__WORK ITEM__: Set down the listing exactly as given, minus images.

__GIVEN DATA__:

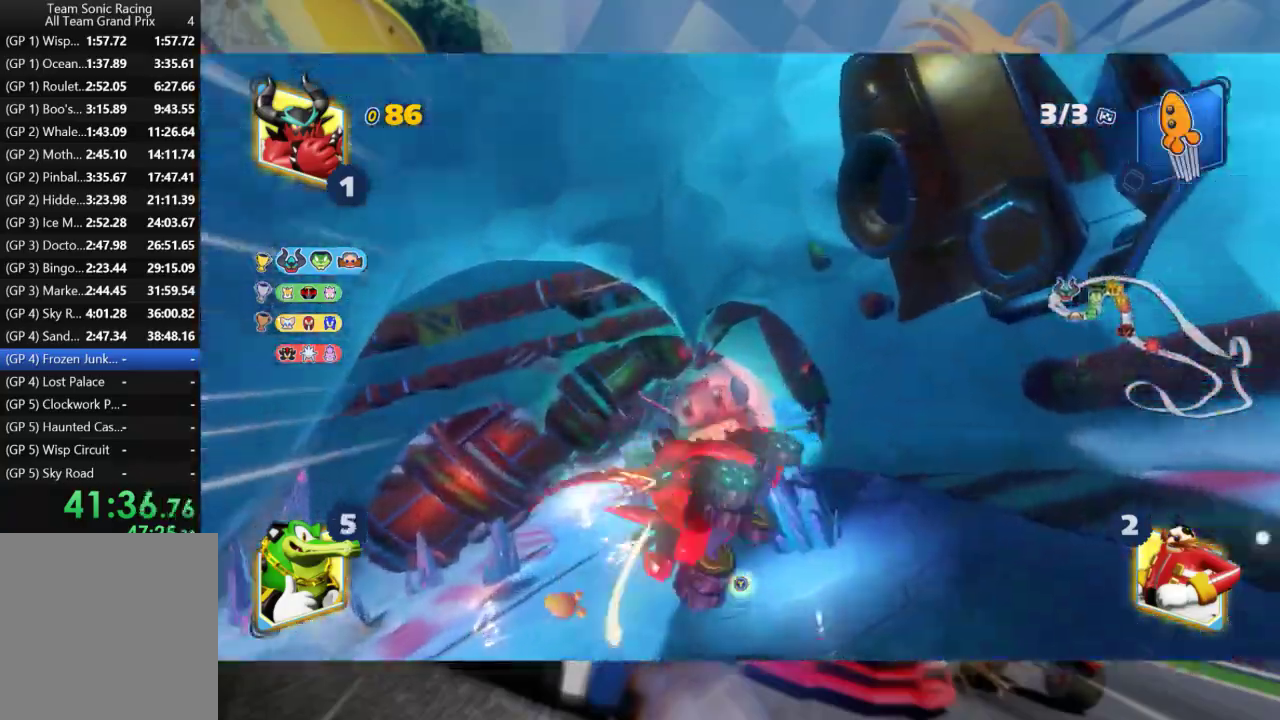
{"buttons": ["L2", "R2"], "left_stick": "right", "right_stick": "center", "events": [[100, "right_stick", "left"], [300, "right_stick", "center"], [417, "left_stick", "right"]]}
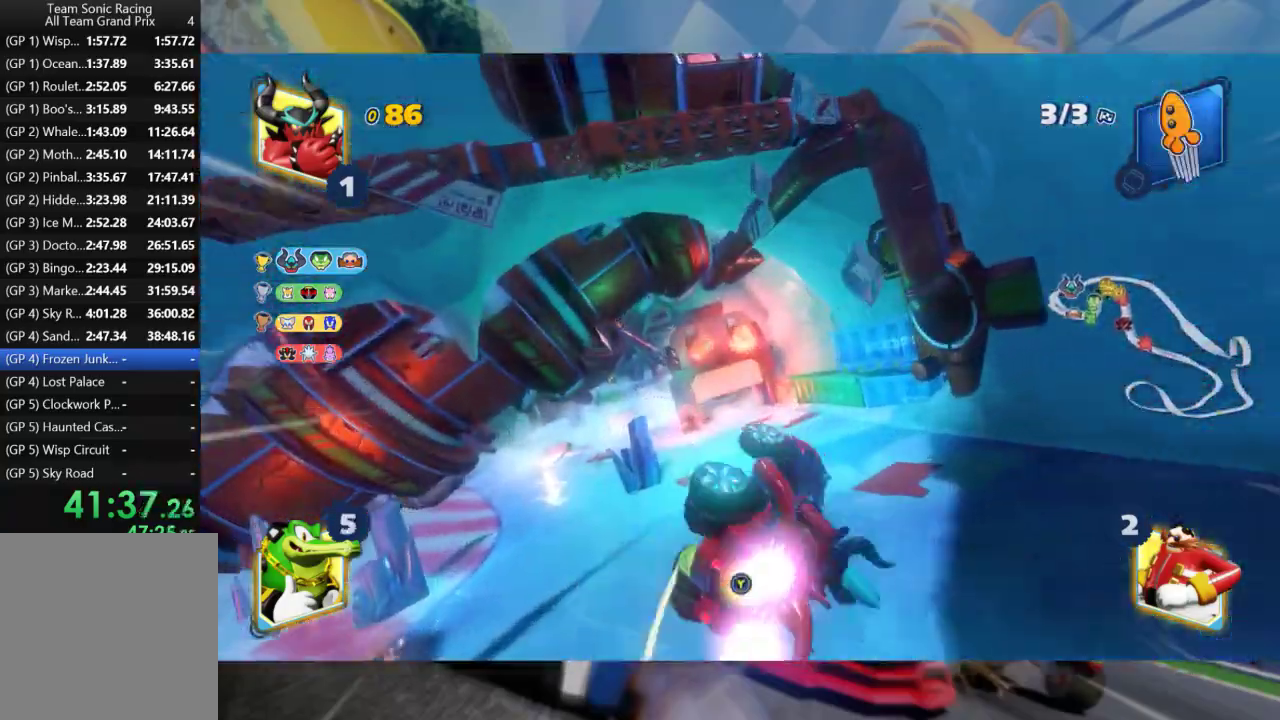
{"buttons": ["R2"], "left_stick": "right", "right_stick": "center", "events": [[467, "L2", "up"]]}
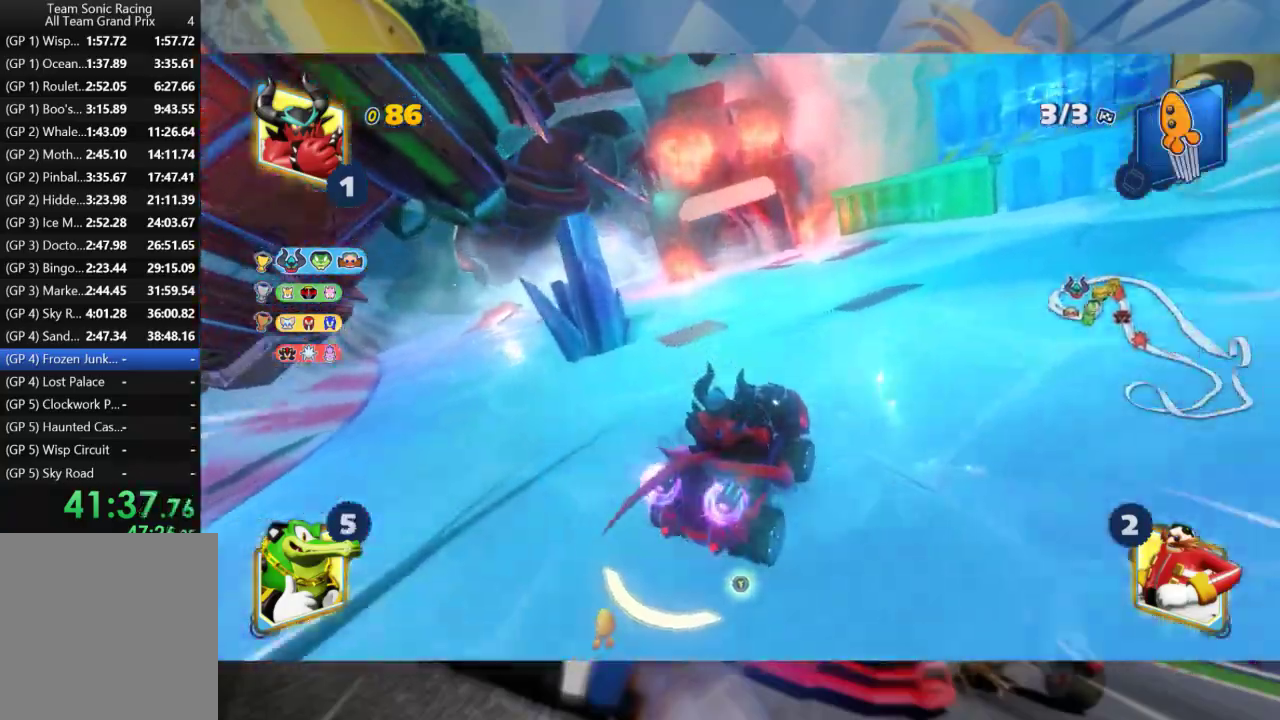
{"buttons": ["R2"], "left_stick": "right", "right_stick": "center", "events": [[367, "left_stick", "center"], [467, "left_stick", "right"]]}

__RESPONSE AREA__:
{"buttons": ["L2", "R2"], "left_stick": "right", "right_stick": "center", "events": [[100, "right_stick", "left"], [300, "right_stick", "center"], [417, "left_stick", "right"]]}
{"buttons": ["R2"], "left_stick": "right", "right_stick": "center", "events": [[467, "L2", "up"]]}
{"buttons": ["R2"], "left_stick": "right", "right_stick": "center", "events": [[367, "left_stick", "center"], [467, "left_stick", "right"]]}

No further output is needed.